The March PMI for Italian manufacturing fell to 49.4, again below the 50 threshold, the first time Italian industry has shown such a reading since June 2005; business confidence as measured by the ISAE institute also hit a 31-month low in March; and consumer confidence was the lowest since May 2004. In addition the seasonally adjusted PMI for retail sales collapsed to the staggeringly low level of36.4 in March from the already very weak level of 43.8 registered in February.
The PMI services survey also showed that the sub-indexes for new and outstanding business both rose but remained below the 50 line while the employment and confidence components dropped.
"Business expectations remain the second weakest since September 11, 2001 and they are getting entrenched at this level," said Williamson. "They have never been so low for so long."
Business conditions for Spain's services companies deteriorated in March at the fastest pace ever recorded during the nine years for which this survey has existed in March. The Spanish headline Purchasing Managers Index turned in a reading of 40.9 - well below the 50 cutoff point between growth and contraction. This was also the lowest level ever for any of PMI dervices survey for a European economy.

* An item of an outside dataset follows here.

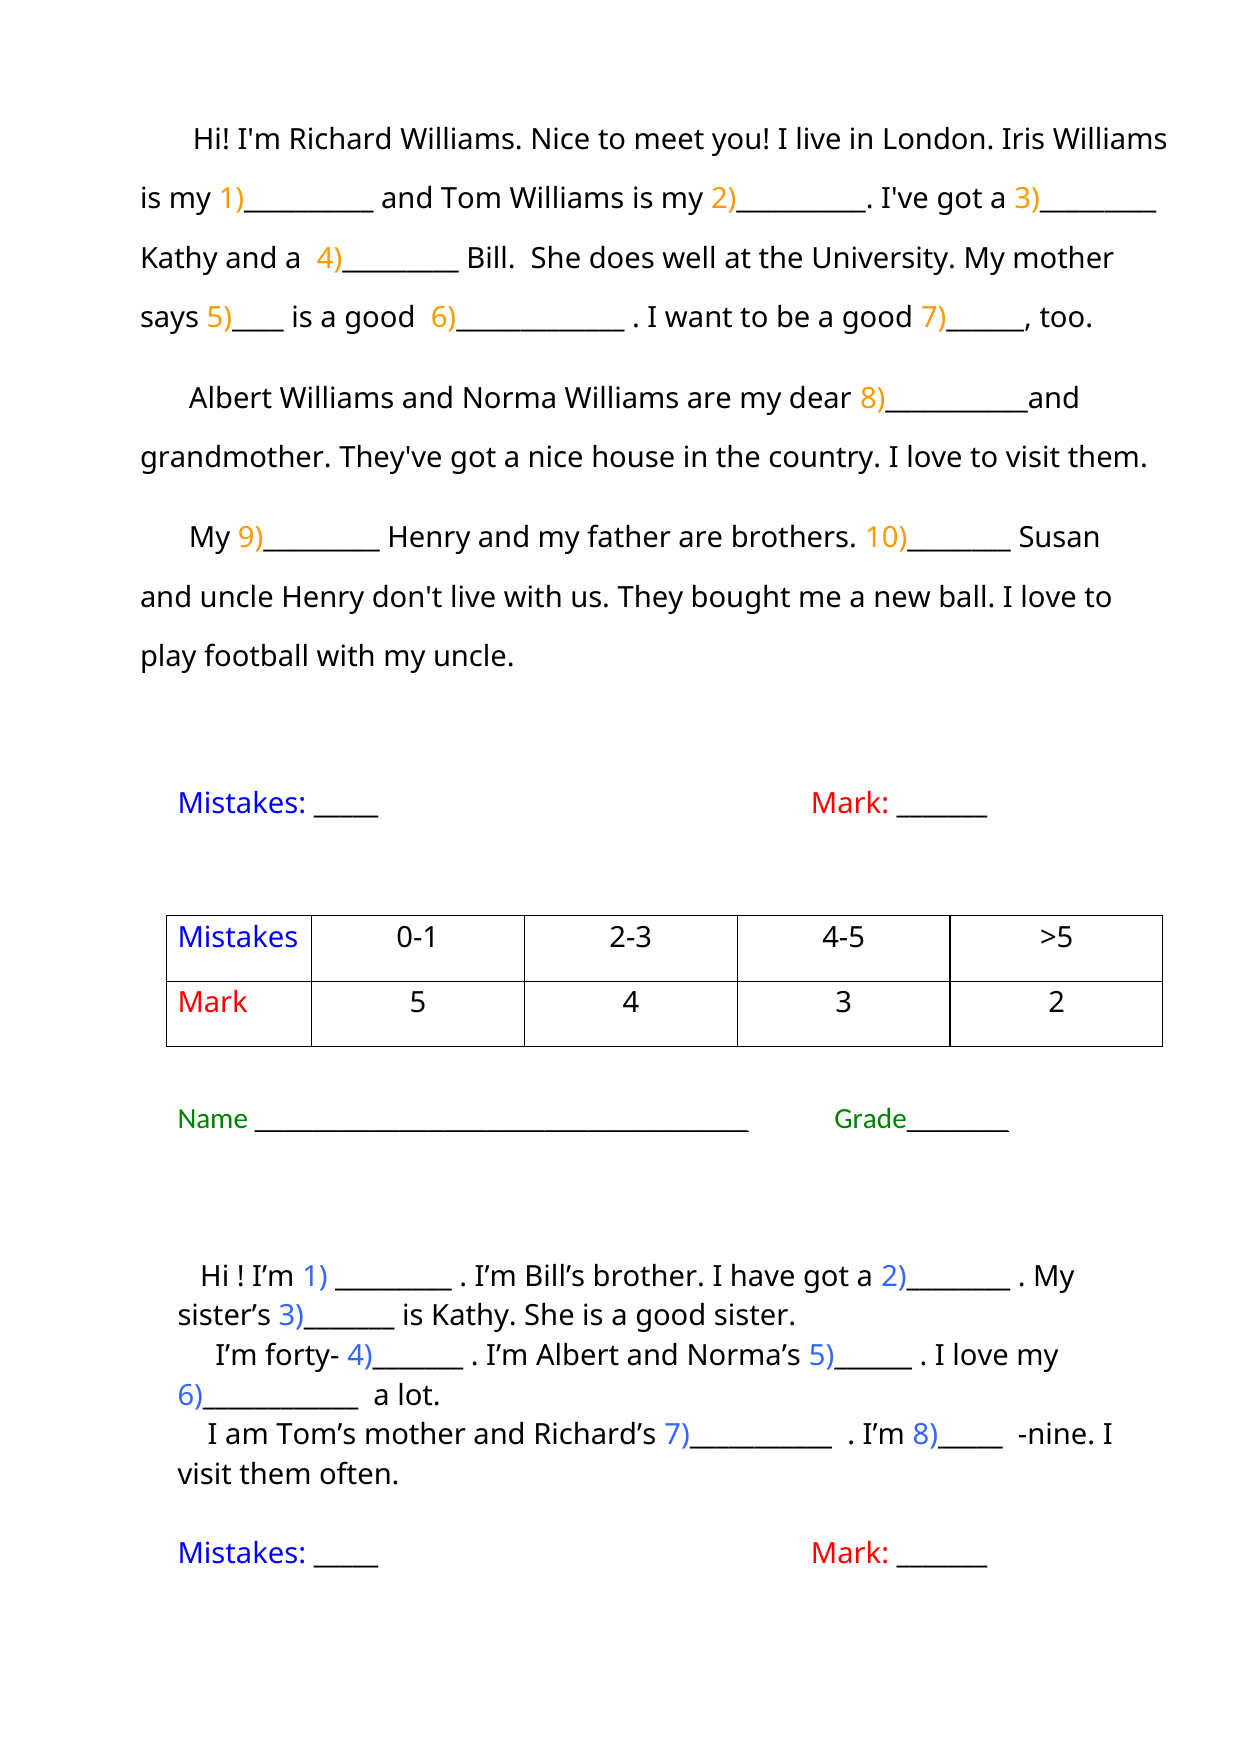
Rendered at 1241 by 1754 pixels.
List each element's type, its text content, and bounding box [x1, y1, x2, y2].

text Mistakes: _____ Mark: _______ [177, 1533, 1152, 1572]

This latest reading gives us an indication of just how rapidly the global credit crisis is now undermining Spain's long-running economic expansion, an expansion which had drawn most of its force from household borrowing against rapidly rising housing prices.
"In Spain it seems to be an all-round malaise," said Chris Williamson, NTC's chief economist. "It was a dreadful survey."
This result follows the manufacturing survey on Tuesday which showed Spain's manufacturing sector put on its worst performance in over six years in March as output shrank sharply and firms reduced staffing.
The Spanish services PMI, which fell nearly 6 points to 44.2 in January, had recovered a little in February to 46.1.
"While still indicative of optimism, the Business Expectations Index eased to 57.1, from 59.2, and was well below the survey average of 72.1," said NTC. "Negative expectations were attributed to fears for the wider Spanish economy."
New orders fell in March at their sharpest rate in the history of the services survey and companies' costs continued to rise sharply, although the rate of input price inflation eased from February's 87-month high.
Spain on Monday reported a 4.6 percent inflation rate in March, fuelled by global food and fuel prices and raising the prospect of continuing strong inflation during a year of sharp economic slowdown. In other words, in the very best case the Spanish economy is now suffering from some form or other of stagflation. But if the deceleration continues at the present case worse may be to come, since stagflation in the context of a rapid fall in house prices and growing insolvency (both corporate and private) can rapidly - as we have seen in the Japanese case - convert itself into some form or other of endemic price deflation.
EU Economic Sentiment Indicator
The European Commission has also now reported its eurozone “economic sentiment” indicator for March, with the composite number bouncing back a little from the February reading which its lowest level since December 2005. The indicator, which gauges optimism across all economic sectors and is regarded as a good guide to likely future trends, was back up to 102 after falling to 100.1 in February from 101.7 in January. As we can see in some of the counries shown in the chart below, the picture is a mixed one, with Germany for the time being holding reasonably stable, climbing back to 104 from 103.7 in February, Ireland hovering nervously, Italy continuing its steady downward path, and Spain continuing to head steadily off the map. The March reading in Spain was 83.9 which was down from 87.5 in February. I suppose here it is a case of how low can you go before you hit bottom. Yet awhile I suspect.
France meanwhile continues to hold up fairly well, rising to a composite 105.6, from 105.2 in February.